__Text under study__
------------------------------------------------

# Cabinet making - your favorite method?



## Rhaugle (May 12, 2017)

What are some of your favorite ways to makes cabinets? Pocket holes? Tongue and groove? Butt joints? Rabbits/dados? 

I'm looking into the Sommerfield tongue and groove router set.. is it worth it?


Edit: is this the right area for this question?


----------



## Jim Frye (Aug 24, 2016)

Rabbit and groove. Biscuits. Butt joins with bamboo pins after the glue has cured. Some joins are reinforced with the pins to ensure they don’t come adrift if the glue joint fails. We recently had an entire bedroom suite in cherry made by an Amish maker and almost all of the joinery was done with pocket holes. Two chests of drawers, two night stands, an armoire, and two beds. The drawers were done with 1/3 blind dovetails. Yes,1/4” tails and pins in 3/4” stock.


----------



## 35015 (Nov 24, 2012)

Traditional mortise and tenon (or free tenon?)...often just riven wood...and then a simple panel let in to a groove or rabbet...


----------



## Steve Neul (Sep 2, 2011)

Favorite would mean different ways depending on the purpose. If the cabinets were being made to sell I would put the faceframes together with a corrugated fastener gun and toenail from the sides. It makes a pretty strong joint and it's quick and easy. The pocket hole system is good. If I made more cabinets to sell I would probably invest in a faceframe table to do that. If time wasn't an issue and quality was I would put the faceframes together with dowels.

------------------------------------------------

__Supplied records__
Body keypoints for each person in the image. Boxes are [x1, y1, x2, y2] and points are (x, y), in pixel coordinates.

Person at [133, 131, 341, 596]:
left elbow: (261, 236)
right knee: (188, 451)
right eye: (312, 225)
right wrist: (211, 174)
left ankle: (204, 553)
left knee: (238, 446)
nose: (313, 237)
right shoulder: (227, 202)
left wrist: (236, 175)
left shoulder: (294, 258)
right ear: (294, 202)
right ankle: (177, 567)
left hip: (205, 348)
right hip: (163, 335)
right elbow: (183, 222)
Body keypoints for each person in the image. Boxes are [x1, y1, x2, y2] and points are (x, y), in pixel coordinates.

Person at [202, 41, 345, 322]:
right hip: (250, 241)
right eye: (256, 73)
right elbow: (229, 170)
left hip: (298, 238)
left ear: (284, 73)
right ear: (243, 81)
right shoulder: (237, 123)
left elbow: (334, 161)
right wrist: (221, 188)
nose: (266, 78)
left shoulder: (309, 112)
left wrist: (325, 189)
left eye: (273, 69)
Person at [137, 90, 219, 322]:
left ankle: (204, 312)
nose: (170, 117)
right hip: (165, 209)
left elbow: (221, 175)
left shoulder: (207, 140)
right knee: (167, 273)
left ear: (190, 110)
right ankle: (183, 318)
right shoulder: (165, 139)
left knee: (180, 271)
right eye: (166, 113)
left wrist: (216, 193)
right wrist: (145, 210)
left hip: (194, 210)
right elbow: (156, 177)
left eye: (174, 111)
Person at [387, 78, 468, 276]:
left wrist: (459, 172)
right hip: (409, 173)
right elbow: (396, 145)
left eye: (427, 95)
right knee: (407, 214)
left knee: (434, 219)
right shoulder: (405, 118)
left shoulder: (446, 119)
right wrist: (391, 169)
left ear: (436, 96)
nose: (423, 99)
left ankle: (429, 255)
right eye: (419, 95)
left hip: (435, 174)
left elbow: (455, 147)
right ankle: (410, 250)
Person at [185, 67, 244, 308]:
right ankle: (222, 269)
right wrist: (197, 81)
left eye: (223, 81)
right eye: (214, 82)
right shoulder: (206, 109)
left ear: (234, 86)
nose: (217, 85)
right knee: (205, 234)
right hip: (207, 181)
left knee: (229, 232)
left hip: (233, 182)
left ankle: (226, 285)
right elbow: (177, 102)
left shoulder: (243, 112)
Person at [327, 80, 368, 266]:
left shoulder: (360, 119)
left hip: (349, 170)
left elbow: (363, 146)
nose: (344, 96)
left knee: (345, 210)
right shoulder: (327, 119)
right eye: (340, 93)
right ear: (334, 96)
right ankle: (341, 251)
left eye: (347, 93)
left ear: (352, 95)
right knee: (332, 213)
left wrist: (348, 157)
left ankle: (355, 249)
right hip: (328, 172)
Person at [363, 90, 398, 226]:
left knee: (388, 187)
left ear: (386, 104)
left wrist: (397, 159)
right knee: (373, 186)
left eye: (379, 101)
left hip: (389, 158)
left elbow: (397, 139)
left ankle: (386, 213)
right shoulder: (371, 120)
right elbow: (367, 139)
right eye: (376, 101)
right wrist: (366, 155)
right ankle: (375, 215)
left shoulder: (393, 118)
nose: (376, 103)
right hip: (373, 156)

------------------------------------------------

__Assignment__
Answer these questions from the cabinet-making thread:
1. Which router set is Rhaugle considering?
2. In the cherry bedroom suite from the Amish maker, what method was used for almost all of the joinery?
3. What does Steve Neul say he would use to put faceframes together if quality mattered and time did not?
The records have no connection to the cabinet-making thread.

__Written answer__
1. The Sommerfield tongue and groove router set.
2. Pocket holes.
3. Dowels.